-- SOURCE PASSAGE follows --
Shanghai’s rich middle class is leading a wave of online dissent over the strict and prolonged lockdowns imposed in various parts of the country. Chinese internet censorship is struggling as patience is wearing thin in many urban centers, coming up with creative forms of online protests.

Social Media Posts Revealing Lockdown Tension in Shanghai

Drawn-out lockdowns are nothing new in China as authorities insist with the nation’s zero-Covid policy since the start of the pandemic. Currently over This time around, however, metropolitan areas like Shanghai are increasingly difficult to keep quiet, given that its more than 25 million residents have seen weeks of total isolation along with food shortages and many other service interruptions.

Dozens of towns and reportedly over 300 million Chinese citizens have been affected by lockdowns of different severity. As expected, urban netizens have been most outspoken over their difficulties by finding creative ways to get around state censorship and bans placed on topics, news comments and spontaneous campaigns.

Shanghai residents have been using mobile proxies and hijacking seemingly unrelated hashtags to talk about healthcare issues, delivery failures and the overall severity of their situation. The “positive energy” that the Chinese government wants to transmit during the recent prolonged series of lockdowns does not come naturally to those counting food supplies and online censors are working hard to filter words, trending topics and undesired social media sharing.

WeChat groups and message threads are under constant monitoring. Posts questioning the zero-Covid approach have been quickly deleted, including by leading Chinese health experts like Dr. Zhong Nanshan. Video footage is soon censored and protests and investigations are quickly made to disappear.

Where this has not worked, officials have exposed banners with warnings and outright threats like “watch your own mouth or face punishment”, while drones have been patrolling the city skies. Yet, if anything, this has led to further tensions and unspoken confrontation with Shanghai’s educated and affluent middle class.
-- SOURCE PASSAGE concluded --
### EXERCISE REQUIREMENTS
1 > How many Chinese citizens does the article on Shanghai's lockdowns say have reportedly been affected by lockdowns?
2 > Repeat the article on Shanghai's lockdowns from "Dozens of towns" up to and including "social media sharing.".
3 > Write what follows in the article on Shanghai's lockdowns, starting after its last sentence.
The data below comes from a different source than the article.
-- DATA LISTING follows --
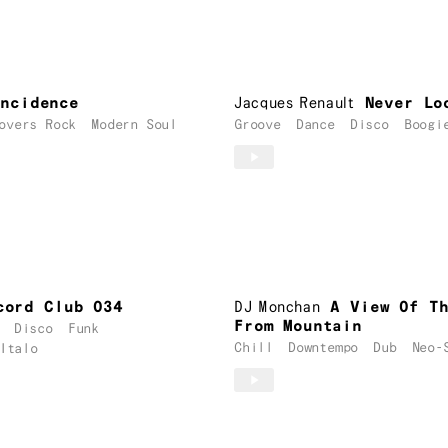
incidence
Jacques Renault
Never Lo
overs Rock
Modern Soul
Groove
Dance
Disco
Boogi
cord Club 034
DJ Monchan
A View Of T
From Mountain
Disco
Funk
Chill
Downtempo
Dub
Neo-
Italo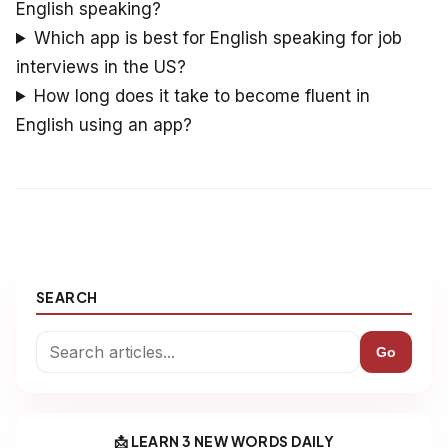
English speaking?
Which app is best for English speaking for job
interviews in the US?
How long does it take to become fluent in
English using an app?
SEARCH
Go
📩 LEARN 3 NEW WORDS DAILY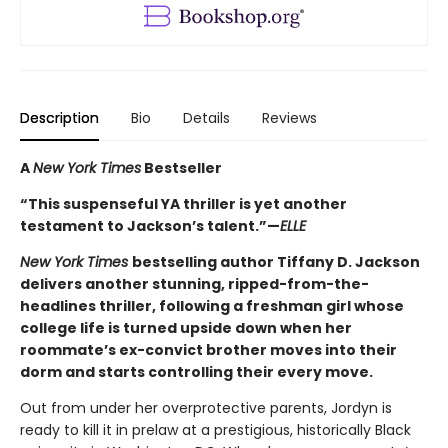
Description
Bio
Details
Reviews
A
New York Times
Bestseller
“This suspenseful YA thriller is yet another
testament to Jackson’s talent.”—
ELLE
New York Times
bestselling author Tiffany D. Jackson
delivers another stunning, ripped-from-the-
headlines thriller, following a freshman girl whose
college life is turned upside down when her
roommate’s ex-convict brother moves into their
dorm and starts controlling their every move.
Out from under her overprotective parents, Jordyn is
ready to kill it in prelaw at a prestigious, historically Black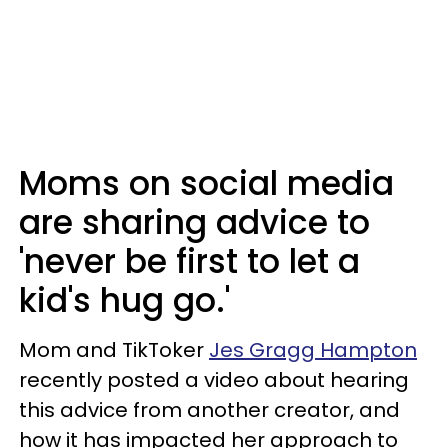
Moms on social media
are sharing advice to
'never be first to let a
kid's hug go.'
Mom and TikToker
Jes Gragg Hampton
recently posted a video about hearing
this advice from another creator, and
how it has impacted her approach to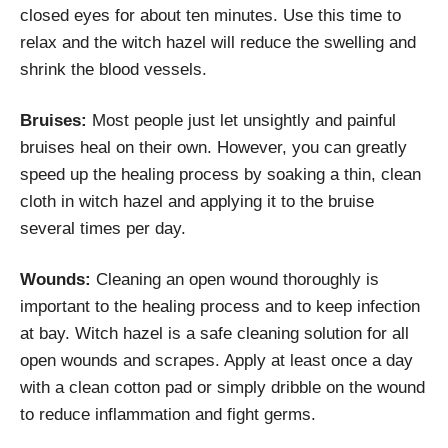
closed eyes for about ten minutes. Use this time to
relax and the witch hazel will reduce the swelling and
shrink the blood vessels.
Bruises:
Most people just let unsightly and painful
bruises heal on their own. However, you can greatly
speed up the healing process by soaking a thin, clean
cloth in witch hazel and applying it to the bruise
several times per day.
Wounds:
Cleaning an open wound thoroughly is
important to the healing process and to keep infection
at bay. Witch hazel is a safe cleaning solution for all
open wounds and scrapes. Apply at least once a day
with a clean cotton pad or simply dribble on the wound
to reduce inflammation and fight germs.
-- DATA LISTING concluded --
### SOLVED TASKS
1 > Over 300 million.

2 >
Dozens of towns and reportedly over 300 million Chinese citizens have been affected by lockdowns of different severity. As expected, urban netizens have been most outspoken over their difficulties by finding creative ways to get around state censorship and bans placed on topics, news comments and spontaneous campaigns.

Shanghai residents have been using mobile proxies and hijacking seemingly unrelated hashtags to talk about healthcare issues, delivery failures and the overall severity of their situation. The “positive energy” that the Chinese government wants to transmit during the recent prolonged series of lockdowns does not come naturally to those counting food supplies and online censors are working hard to filter words, trending topics and undesired social media sharing.

3 >
Creative Online Solutions Harnessing Civic Energy

Announcements by Chinese social media that they would be publishing the IP addresses of users who “spread rumors” have not helped either. Tech industry research has shown that much of Asia’s tech-savvy population has a habit of using mobile proxies and other privacy tools, quickly finding workarounds to browse the internet freely and talk to the world about the hottest topics.

The sheer volume of forbidden posts is already a challenge for the very censorship system, experts explain. Unable to track all trending hashtags, state workers overlook topics that speak about the US, Ukraine or other popular news. Linking human rights elsewhere to their situation, Chinese online dissidents establish their informal channels and “hijack” the conversation to share personal or publicly relevant information about the Covid suppression in their town.

Sarcastic and satirical posts still dominate. Others hope to evade the censors by replacing words from famous poems or the national anthem. One thing is certain – social media, when harnessed with the right creativity, has proven its ability to mount pressure on the government in even some of the most strictly controlled tech environments like China.